Newsmaker: Francois Hollande, French President
Published 28/03/2016 | 02:30
Francois Hollande, France's President, just can't catch a break.
He's still dealing with the fallout of the November attacks in Paris, and last week's bombings in Brussels compounds those worries as they highlight the continued security risks posed to France and other European neighbours.
But he's facing extreme pressure on another matter also - the French economy.
And he received yet more bruising news on that front earlier last week.
French jobless claims rose to a record in February, underscoring the challenge faced by Hollande as he tries to cut the unemployment figure during his final year in office.
The number of people actively looking for work rose by 38,400, or 1.1pc, to 3.59 million, its highest level ever.
The increase more than wiped out a drop in jobless claims in January, suggesting that businesses, whose confidence is being held back by a slowing global economy, are once again delaying hiring.
With the number of job seekers up by more than half a million since Hollande took office in 2012, the Socialist president has made achieving a "durable" decline in unemployment a precondition for seeking a second term in office.
And achieving such an electoral success will be no easy feat as he is deeply unpopular over tax hikes early in his presidency and his failure to get the numbers languishing out of work down.
Last week, it was estimated that French economic growth this year will fall short of the 1.5pc economists say is the minimum needed to lower persistently high unemployment.
Bank of France Governor Francois Villeroy de Galhau's prediction came a day after Hollande's government was forced to water down some of the pro-business labour reforms it hoped would encourage employers to hire staff.

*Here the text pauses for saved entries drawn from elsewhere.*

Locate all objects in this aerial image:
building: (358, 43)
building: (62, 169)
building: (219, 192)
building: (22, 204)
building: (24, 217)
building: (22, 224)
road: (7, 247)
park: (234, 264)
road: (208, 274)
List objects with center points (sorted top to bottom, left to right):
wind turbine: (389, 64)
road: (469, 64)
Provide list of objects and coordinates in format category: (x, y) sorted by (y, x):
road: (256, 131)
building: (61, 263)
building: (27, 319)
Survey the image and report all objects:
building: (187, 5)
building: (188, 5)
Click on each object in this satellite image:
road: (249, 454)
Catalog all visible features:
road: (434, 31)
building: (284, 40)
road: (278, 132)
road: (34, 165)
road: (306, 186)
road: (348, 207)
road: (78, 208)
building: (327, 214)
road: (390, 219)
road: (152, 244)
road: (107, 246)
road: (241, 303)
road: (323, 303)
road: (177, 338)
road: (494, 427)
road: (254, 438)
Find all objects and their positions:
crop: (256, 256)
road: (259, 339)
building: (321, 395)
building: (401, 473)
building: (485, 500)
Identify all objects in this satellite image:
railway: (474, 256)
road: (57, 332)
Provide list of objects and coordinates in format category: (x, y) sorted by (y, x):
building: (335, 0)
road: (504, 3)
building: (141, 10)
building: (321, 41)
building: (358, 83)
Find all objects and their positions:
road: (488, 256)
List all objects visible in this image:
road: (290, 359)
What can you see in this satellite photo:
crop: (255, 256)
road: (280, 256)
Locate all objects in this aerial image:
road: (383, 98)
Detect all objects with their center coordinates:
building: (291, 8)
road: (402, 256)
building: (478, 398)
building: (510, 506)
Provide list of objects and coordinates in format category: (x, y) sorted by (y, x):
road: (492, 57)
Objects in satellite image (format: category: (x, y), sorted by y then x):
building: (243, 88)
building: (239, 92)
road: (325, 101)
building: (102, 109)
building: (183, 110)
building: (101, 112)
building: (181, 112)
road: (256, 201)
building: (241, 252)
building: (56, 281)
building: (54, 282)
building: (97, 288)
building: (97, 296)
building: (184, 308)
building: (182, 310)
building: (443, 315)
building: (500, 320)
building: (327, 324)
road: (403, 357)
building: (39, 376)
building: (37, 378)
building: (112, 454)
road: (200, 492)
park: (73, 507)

Faced with street protests, union opposition and a rebellion on the left of the ruling Socialist Party, prime minister Manuel Valls dropped plans last Monday to impose a cap on severance pay for dismissed workers, along with other measures business leaders had wanted.
Hollande had some better news on Friday when it emerged that the country posted its smallest public deficit last year since the global financial crisis of 2008. The government is aiming to further improve its finances this year as business investment and household spending recovers, despite warnings that growth may fall short of expectations.
Hollande will be hoping the worst is behind him, at least on the economic front.